= Baptist Press =

Organization

Baptist Press (BP) is the official news service of the Southern Baptist Convention (SBC) and is headquartered in Nashville, Tennessee. Baptist Press is a ministry assignment of the executive committee of the Southern Baptist Convention.

Baptist Press is responsible for providing regular news releases about Southern Baptists, serving as the convention's press representative, and coordinating news operations for annual meetings of the Southern Baptist Convention. Baptist Press also provides news service to state Baptist papers.

== Origins ==
The service was formed at the suggestion of the editors of the state convention newspapers in 1946. Since then, it has grown into the largest religious news service in the United States, based in Nashville, Tennessee. State papers reprint stories and opinion pieces from Baptist Press to inform Baptists in the respective states about the news those editors deem significant for their readers. Recognizing its role to serve the broader evangelical community, Baptist Press seeks to carry stories and report news that is of interest to numerous like-minded evangelical readers.

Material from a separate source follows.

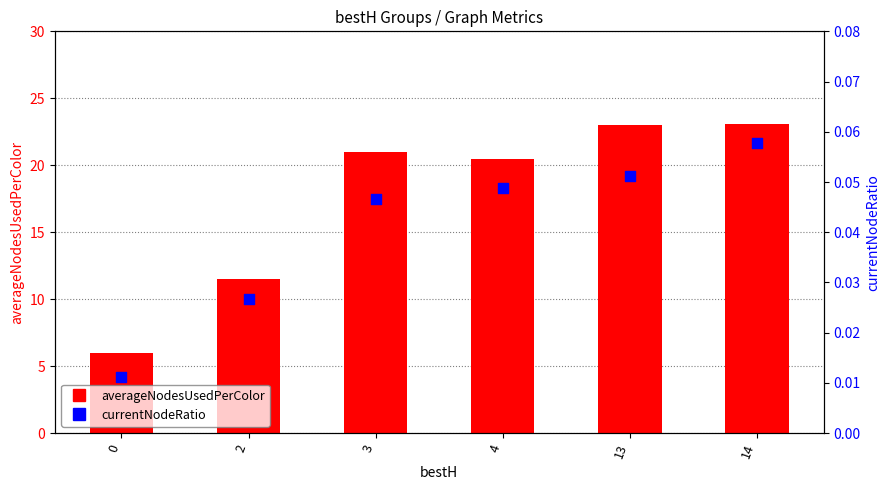

At which category is the sum across all series the highest?

14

Baptist Press is funded by contributions from Southern Baptists through the SBC Cooperative Program as well as through digital advertising.

== BP en Español ==
Baptist Press also provides daily and weekly news and opinion for the Hispanic Baptist community through BPEE (Baptist Press en Español), a separate webpage linked directly at baptistpress.com and linked from the front page of the BP site.

== BP Sports ==
BP Sports, formed in September 2000, was a division of Baptist Press that provided daily scores and sports features from the 56 colleges and universities affiliated with the SBC. The service also provided special features on professional athletes and coaches who use their position in sports to promote the Christian faith. The division has since been discontinued, but BP frequently provides faith stories from those involved in major sporting events such as the Olympics, the Super Bowl, the World Series, and the College Football Playoff.